The various studies illustrate that patient safety varies widely across providers, or that their ability to measure it does – or both.  Either way, it’s pretty scary.

The other patient safety news I wanted to bring up is a ballot initiative in California.  It seeks to raise the malpractice award limit of $250,000, which has been in place since 1975.  The proposal is being accompanied by a requirement to require random drug and alcohol tests for physicians, as well as to require physicians to use a prescription drug database to help combat patient abusers. 

Not surprisingly, the initiative is being opposed by the California Medical Association, which labels it the “trial attorneys’ ballot.”  They argue that it would only raise costs (although one would think that raising a cap after 39 years doesn’t seem unreasonable), and assert that the drug testing provisions have been added simply because they poll well among voters. 

They might well be right about the trial attorneys being behind the ballot, but what both sides should be thinking about is why the drug testing provisions do poll so well.  People who are supposed to care about patient safety should be working for those kinds of protections.  In fact, I wonder why physicians and other health care professionals don’t already face such drug tests everywhere already. 

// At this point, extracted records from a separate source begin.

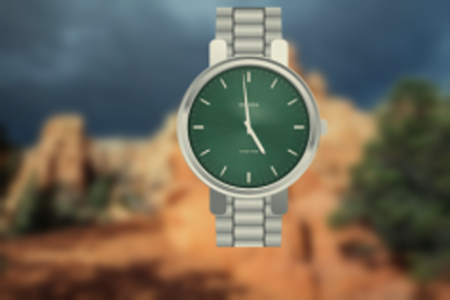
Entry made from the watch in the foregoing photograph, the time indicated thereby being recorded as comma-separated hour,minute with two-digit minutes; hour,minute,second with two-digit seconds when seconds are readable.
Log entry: 4,59
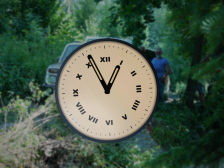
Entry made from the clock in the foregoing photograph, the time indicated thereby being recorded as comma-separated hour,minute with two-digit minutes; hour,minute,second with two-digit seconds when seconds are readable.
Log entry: 12,56
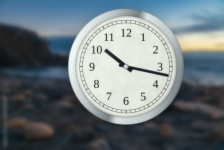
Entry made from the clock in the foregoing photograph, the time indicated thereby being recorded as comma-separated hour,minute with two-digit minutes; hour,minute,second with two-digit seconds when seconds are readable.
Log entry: 10,17
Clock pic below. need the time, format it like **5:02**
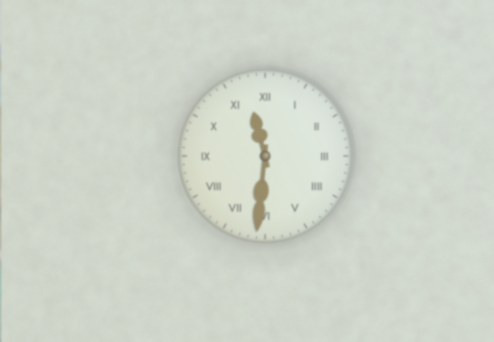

After all, data suggests that 10-15% of physicians will have a substance abuse problem at some point in their lives.  The HHS Inspector General and a colleague raised this issue in an op-ed in The New York Times, Why Aren’t Doctors Drug Tested?  They cite cases where medical professionals with addiction problems stole drugs and adversely impacted patient care, but the problem is broader.  Over a year ago researchers from Johns Hopkins called for random drug and alcohol tests of physicians, as well as mandatory testing when there are unexpected patient outcomes – similar to what happens to pilots, railroad engineers or bus drivers when there are fatal crashes.  There hasn’t been a rush to put this into place.

On the other hand, states and some physician organizations, like the American Society of Interventional Pain Physicians, are in favor of allowing or even requiring physicians to have their patients take drug tests in order to get prescription painkillers.  Testing is OK for bus drivers and for patients, but not for physicians and other health care providers? 

Providers, heal thyselves.

Our health care system simply does not have a culture of patient safety, or of quality improvement, and the two are related.  Everyone is too focused on either increasing their own revenue or cutting someone else’s costs.  There’s precious little emphasis – well, financial emphasis anyway -- on team work, collecting and sharing data, or using the data to improve processes of care. 

Our malpractice system exacerbates the situation, as it focuses on placing blame rather than assuring quality.  As best I can tell, neither patients nor providers like the current system, nor benefit much from it.  The odds that a patient suffering harm from their care will actually get compensation, or that truly incompetent providers will be stopped from practicing, are better than playing the lottery, but not so much that you’d want to put a bet on it happening. 

If we’re truly committed to patient safety, it has to start with fuller, broader and better collection of data, then using that data to weed out the actually incompetent providers, to identify medical errors and substandard outcomes, and to create feedback mechanisms to improve patient care.   Studies have already shown that fuller disclosure of errors and even just apologies actually reduce both malpractice claims and possibly overall costs.  So why isn’t there more disclosure?

Recent studies have greatly increased estimates of deaths due to errors in hospitals and help expose the tip of the iceberg of errors in outpatient settings.  We know patient safety is a problem, and a big one at that.  It’s not sexy like ACOs or mobile apps, but if we don’t focus more of our attention – much more – on it then shame on us.